Auditing User logon and logoff, from the event logs on the domain controllers

P

Paul

I'm trying to build statistics on computer lab usage based on the log
on, log off events registered on AD domain controllers.

On individual machines it's pretty easy to determine what's a logon
and what's a logoff. Logon is event id 528, type 2 and logoff is 538
type 3. Getting that same info from the DC's appears more
complicated. 528 applies to only local logons, so can't use that.
I've found that anyone logging on always generates an event id 673, or
kerberos ticket granted. But what about logoffs? Logging off
generates 538's, but the problem is that I see a bunch a 538's when a
users logs in too. Is there a way to accuratly figure out when
someone logs off?
 
H

Herb Martin

Please keep posting what you find; I for one am interested.

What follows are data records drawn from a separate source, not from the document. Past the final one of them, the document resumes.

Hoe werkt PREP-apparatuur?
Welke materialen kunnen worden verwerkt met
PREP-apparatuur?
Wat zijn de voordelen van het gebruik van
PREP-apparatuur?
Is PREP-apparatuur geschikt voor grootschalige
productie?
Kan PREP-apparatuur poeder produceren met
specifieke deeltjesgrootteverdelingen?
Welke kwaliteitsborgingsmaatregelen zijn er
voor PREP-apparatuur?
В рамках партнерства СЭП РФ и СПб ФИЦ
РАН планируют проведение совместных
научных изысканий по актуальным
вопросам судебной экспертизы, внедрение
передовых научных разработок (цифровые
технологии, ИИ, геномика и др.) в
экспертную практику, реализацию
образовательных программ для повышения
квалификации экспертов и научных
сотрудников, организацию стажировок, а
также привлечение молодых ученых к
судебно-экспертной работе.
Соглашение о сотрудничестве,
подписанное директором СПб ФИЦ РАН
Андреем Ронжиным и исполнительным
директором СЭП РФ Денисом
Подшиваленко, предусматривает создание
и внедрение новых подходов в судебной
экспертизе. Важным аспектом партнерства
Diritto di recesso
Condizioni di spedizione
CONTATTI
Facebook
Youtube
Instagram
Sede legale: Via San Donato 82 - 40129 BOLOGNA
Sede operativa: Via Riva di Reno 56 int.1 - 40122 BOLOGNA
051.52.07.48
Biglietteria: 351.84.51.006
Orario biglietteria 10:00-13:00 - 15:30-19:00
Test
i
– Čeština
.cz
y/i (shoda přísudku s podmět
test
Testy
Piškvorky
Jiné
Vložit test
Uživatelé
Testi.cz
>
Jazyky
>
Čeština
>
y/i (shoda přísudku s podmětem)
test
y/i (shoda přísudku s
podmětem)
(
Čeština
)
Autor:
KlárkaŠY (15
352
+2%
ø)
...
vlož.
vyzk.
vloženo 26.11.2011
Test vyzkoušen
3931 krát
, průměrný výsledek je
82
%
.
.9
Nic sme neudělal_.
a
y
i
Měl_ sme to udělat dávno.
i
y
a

Have you looked at the list of events in the ResKit. For
Win2000 it is in w2000events.mdb.

Also consider that a Kerberos ticket will be generated for
other than logons -- referrals and separate authentication.
 
R

Rykel

The quickest option (given the fun filtering event logs can be) would be to
put a logon and logoff script into AD for each user (thru GP) and just write
whatever details you're needing to a single server-side textfile. We do that
(comma-separating things) so we can just slurp it into Excel/php and analyse
the bejebus out of it. AD-initiated scripts have access to the full set of
environment data (username, computername, etc etc) so you can make quite a
useful database out of it.. ours goes to town and checks stuff like
spyware-ish registry changes, presence of unauthorised software and so on.